COSA FARAI >>
1) Rispondi a queste domande sul brano in ricordo di Roberto:
(a) Com'è fatto il diapason descritto nel brano?
(b) Che cosa producono le due aste vibrando insieme su una cassa armonica?
(c) A che cosa sono paragonati i ricordi che "sembrano galleggiare nell'opalino"?
2) Spiega, in base al brano in ricordo di Roberto, perché il sorriso di Robi viene paragonato all'asta di un diapason.
3) Riprendi il brano in ricordo di Roberto e prosegui a partire dall'ultima frase riportata.

BRANO SCELTO >>
In morte di mio fratello

Un'immagine di mio fratello, Roberto Rotelli

In queste ore drammatiche credo tutti abbiano cercato come me di aggrapparsi a un'immagine di Roberto, affannosamente intenti ad afferrarla prima che l'assenza ne faccia perdere la limpidezza.

Davvero i ricordi sembrano galleggiare nell'opalino, come in un bicchiere di acqua e anice. Per qualcuno, la moglie, la madre, i familiari, gli amici più cari che lo hanno trovato o visto non più ridente ma nel freddo rigore del sonno, questo bisogno era più stringente. Proprio lui, con il quale hanno condiviso chi la nascita, chi l'infanzia o l'adolescenza, i primi amori e delusioni, ritrovarlo sì sereno, placidamente addormentato, ma irrimediabilmente inafferrabile, come quella grande parte della nostra vita che ha condiviso e che ora la sentiamo scorsa lontano.

Abbiamo scelto insieme le foto per ricordarlo, ma nella mia mente, sentendo le parole dei tanti che si sono avvicinati alla famiglia, si è fatta strada un'altra immagine, quella di un diapason, lo strumento musicale fatto come una u lunga e un piccolo gambino. Percuoti un'asta e questa trasmette all'altra le sue vibrazioni per simpatia. E vibrando insieme, poggiate su una cassa armonica, producono il suono di base per poter accordare uno strumento e cominciare a creare musica.

Il sorriso di Robi era come l'asta di un diapason, vibrava e si spandeva alle altre persone per simpatia, piacevolmente contagiosa, per creare la musicalità di un incontro, un giorno in campagna, il tempo di un taglio o lo scandire un giorno al lavoro.

ESTRATTO DELLA FONTE >>

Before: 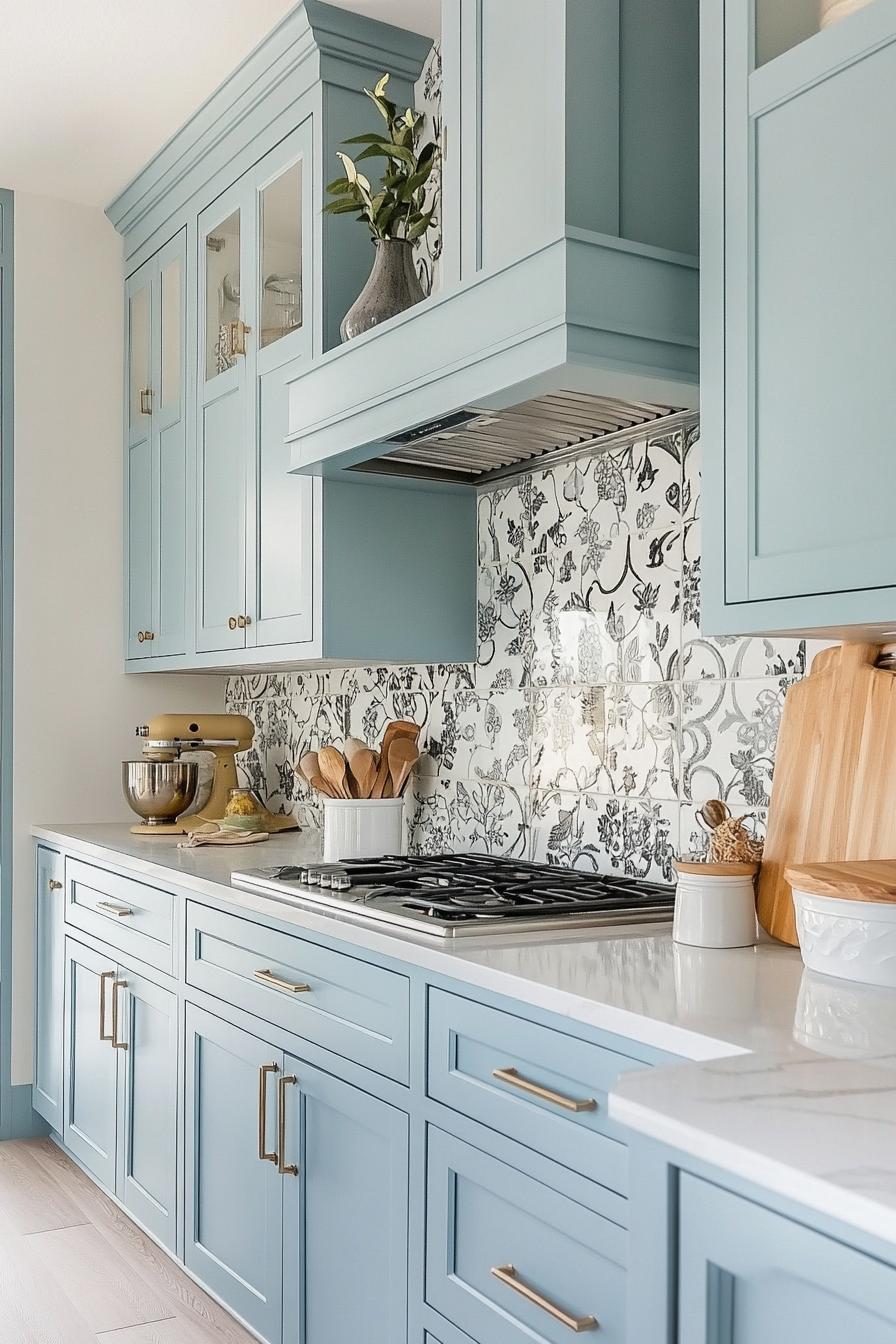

RISPOSTE PER ATTIVITÀ >>
1)
(a) È fatto come una u lunga con un piccolo gambino.
(b) Producono il suono di base per accordare uno strumento e cominciare a creare musica.
(c) Sono paragonati a ciò che galleggia in un bicchiere di acqua e anice.

2) Un'asta percossa del diapason trasmette le sue vibrazioni all'altra per simpatia. Allo stesso modo il sorriso di Robi vibrava e si spandeva alle altre persone per simpatia, in modo piacevolmente contagioso. Così creava la musicalità di un incontro, di un giorno in campagna, del tempo di un taglio o di una giornata di lavoro.

3)
Siamo qui in tanti perché Robi era questo, l'essere in tanti, avere le persone radunate intorno a sé non per alimentare l'ego o la propria vanità ma per condividere momenti e piaceri. Dove era posto in lui il confine tra privato e condiviso? E' stata privata la fortuna che gli è piombata addosso come un maglio? Era privato il godere dei momenti liberi nella casa di Mulazzano, con il cancello pronto ad aprirsi alle folle di amici e bambini con ogni tempo? Sono stati privati i momenti di scoramento alla ricerca della forza per rimanere il Roberto che tutti abbiamo amato quando invece le cose della vita cercavano di farlo cambiare, come è normale che avvenga, ma senza tradire le sue qualità?

No, tutto è stato condiviso con la naturalità di spezzare il pane a tavola e distribuirlo, tutto è stato contagioso come il suono del diapason che vibra e fa risuonare ciò che tocca.

Siamo cresciuti divisi in qualche modo, come fossimo due opposti. Ma ho conosciuto tutto ciò di cui sto parlando non solo come fratello. Che non è una cosa scontata, lo sappiamo tutti, il sangue talvolta non basta nel cementare le unioni, anzi. Ho avuto la fortuna di vivere Roberto come fratello quando era un bambino smarrito che finiva tra i rovi nella colonia estiva o quando gettava le basi della sua unione più profonda e feconda, con Simona. Due ragazzi e poi uomo e donna insieme. Oppure quando quell'energia di vita che lo muoveva lo faceva gettare su qualunque curiosità che voleva soddisfare, al limite dello sconsiderato. Una volta, avrà avuto 14 anni forse, al parco Cervi avevano abbandonato una moto Maico da cross, un 500. Sgasando poteva spostare i sassi. Robi non era molto alto, lo potete vedere. La moto era alta così. E lui si mise a scorrazzare per il parco. L'ho gonfiato di botte, ma credete che sarebbe bastato qualcosa per fermarlo?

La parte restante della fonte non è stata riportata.